Maternity things. She thought she'd be home for dinner.
I made a sandwich and carried it into the living room. The first tape I stuck into the VCR was the Gloria Welle footage.
Nineteen ninety-two. Channel 9's talent was a lot younger then. Still, except for some curious hair styles and some dubious wardrobe choices, Ed and Mike and Paula looked pretty good back in 1992.
On tape, the entrance to the Silky Road Ranch was totally different from the one I'd seen recently in person during my visit with Lauren. The day that Brian Sample went to visit Gloria Welle with retribution and murder in his heart, no gate at all blocked the entrance to the ranch. No imposing stone pillars marked the spot where the dirt lane broke off the county road. No video cameras checked on the arrival of visitors. No speakers announced curt warnings; no microphones eavesdropped on conversations. In those days before the murder, the sign that hung above the rough-cut pine logs that marked the entrance to the spread was carved of wood and read
"Silky Road Ranch." It wasn't engraved on a stainless-steel plate that read
"Gloria's Silky Road Ranch-No Visitors."
The Silky Road wasn't a memorial to Gloria back then. It was just Gloria and Raymond Welle's horse ranch.

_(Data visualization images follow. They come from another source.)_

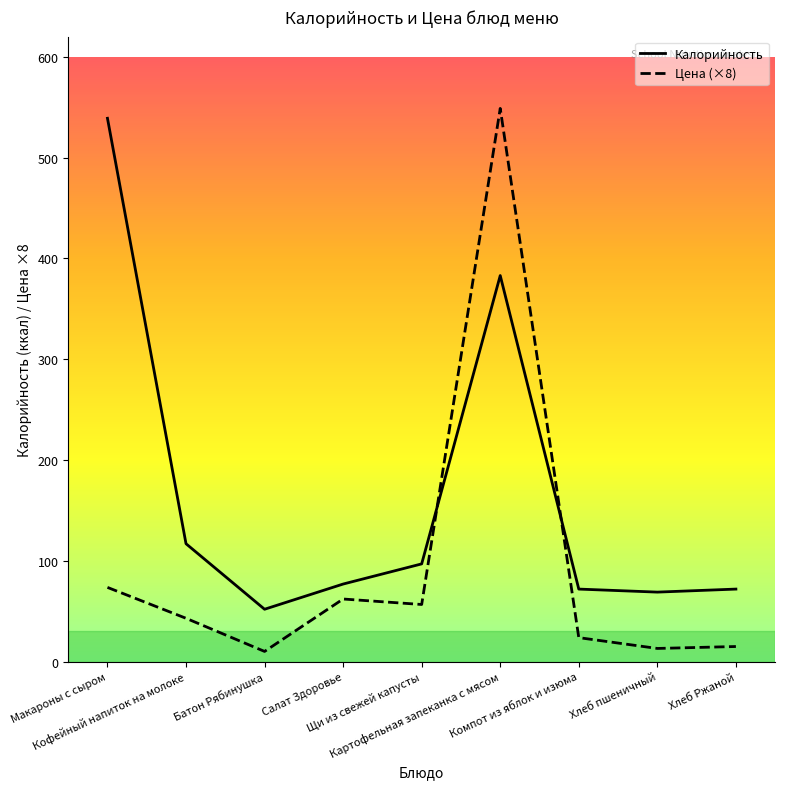

At which category is the sum across all series the highest?

Картофельная запеканка с мясом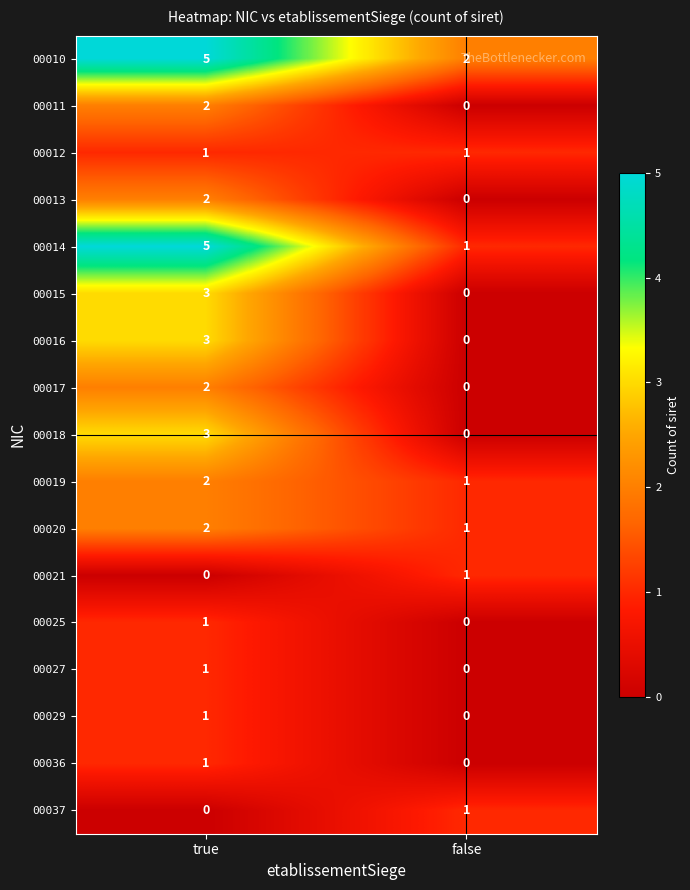

What is the sum of all 00016 values?

3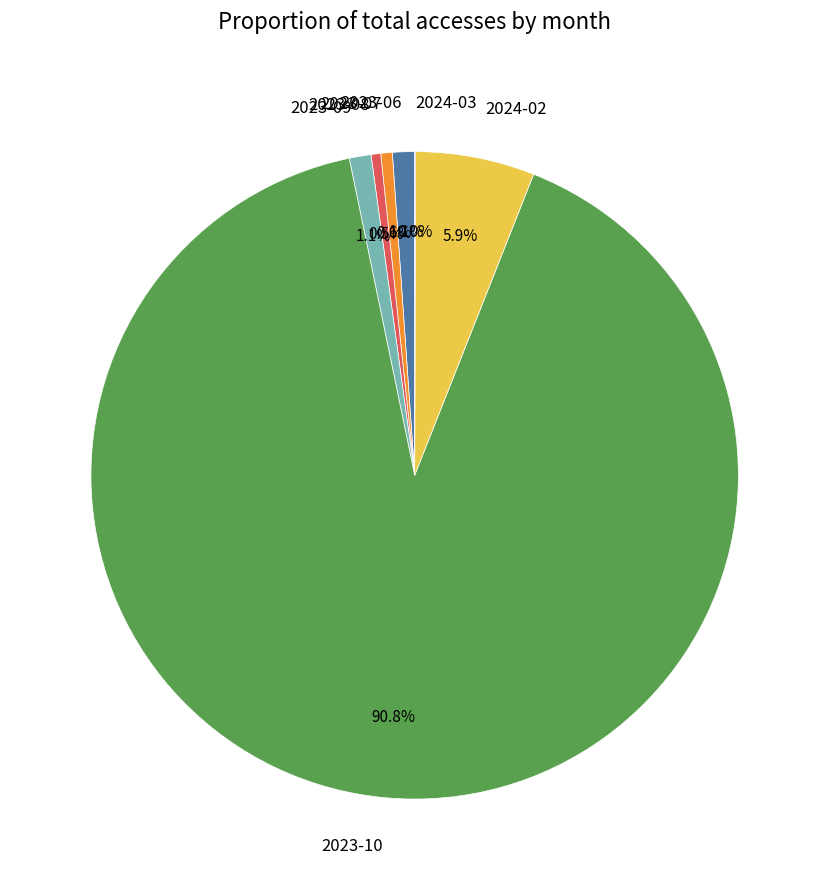

Which category has the biggest portion of the pie?

2023-10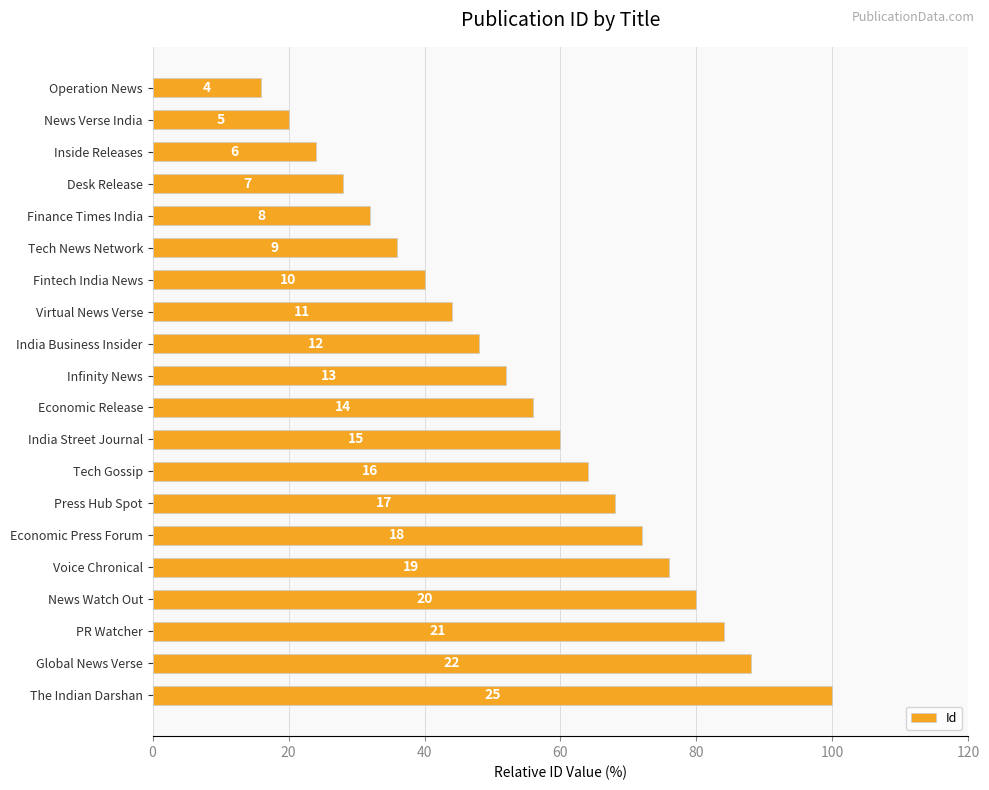

Are the bars horizontal?

Yes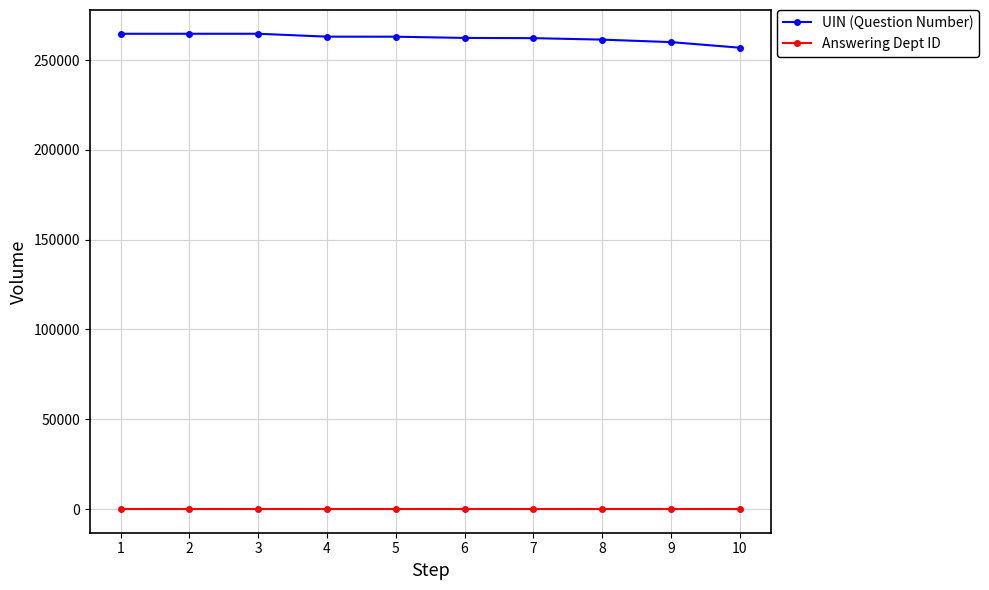

At 1, list the series in order from smallest to largest.

Answering Dept ID, UIN (Question Number)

It didn't surprise me that few of the actual details of the murder had stuck in my memory. The television stories about the crime referred to the victim of the murder as a "Denver debutante," "a wealthy socialite," or "the daughter of railroad billionaire Horace Tambor."
None of the reports identified Gloria as a successful horse breeder, or even as Mrs. Raymond Welle. Ray's radio fame was barely starting to percolate; and his first term in Congress wouldn't start until 1994.
I was curious about having my memory tweaked. What had transpired on the ranch that day?
According to the television news reports, the whole affair had lasted only ninety minutes. During that brief window of time, Brian Sample had somehow entered the ranch house, joined Gloria for tea, forced her to make a telephone call in an effort to lure Raymond Welle home from his office, locked Gloria in a guest-room closet, and then shot her to death right through the wooden door.
Shortly thereafter, Brian had fired a few rounds at the arriving law enforcement authorities. The police had gunned him down as he made a dash to the woods to try to escape.
A follow-up story the day after Gloria's murder reported that authorities had learned that the suspect in the killing, Brian Sample, had been a patient of Gloria Welle's husband, psychologist Dr. Raymond Welle. Sample was, it was assumed, bent on revenge when he invaded the Welle home. Although the exact motive for seeking revenge upon his psychotherapist wasn't revealed in the report, the reason that Sample had sought mental-health treatment was already apparently the stuff of local lore. No one in town had any questions at all about what the precipitant was for the almost yearlong decline in Sample's emotional state.
Brian Sample had owned a local saloon called The Livery. On a Tuesday night eleven months before he killed Gloria Welle, Brian had been behind the bar of that saloon, pouring drinks. One of his customers that evening was a regular, a not-certified public accountant named Grant Wortham who played catcher on Brian's softball team. Wortham had come into the bar after work for a cheeseburger and a beer, and had left the establishment three hours later after consuming eight beers and two shots of Cuervo Gold. When he left to go home, Wortham climbed behind the wheel of his big old Dodge Ram pickup truck.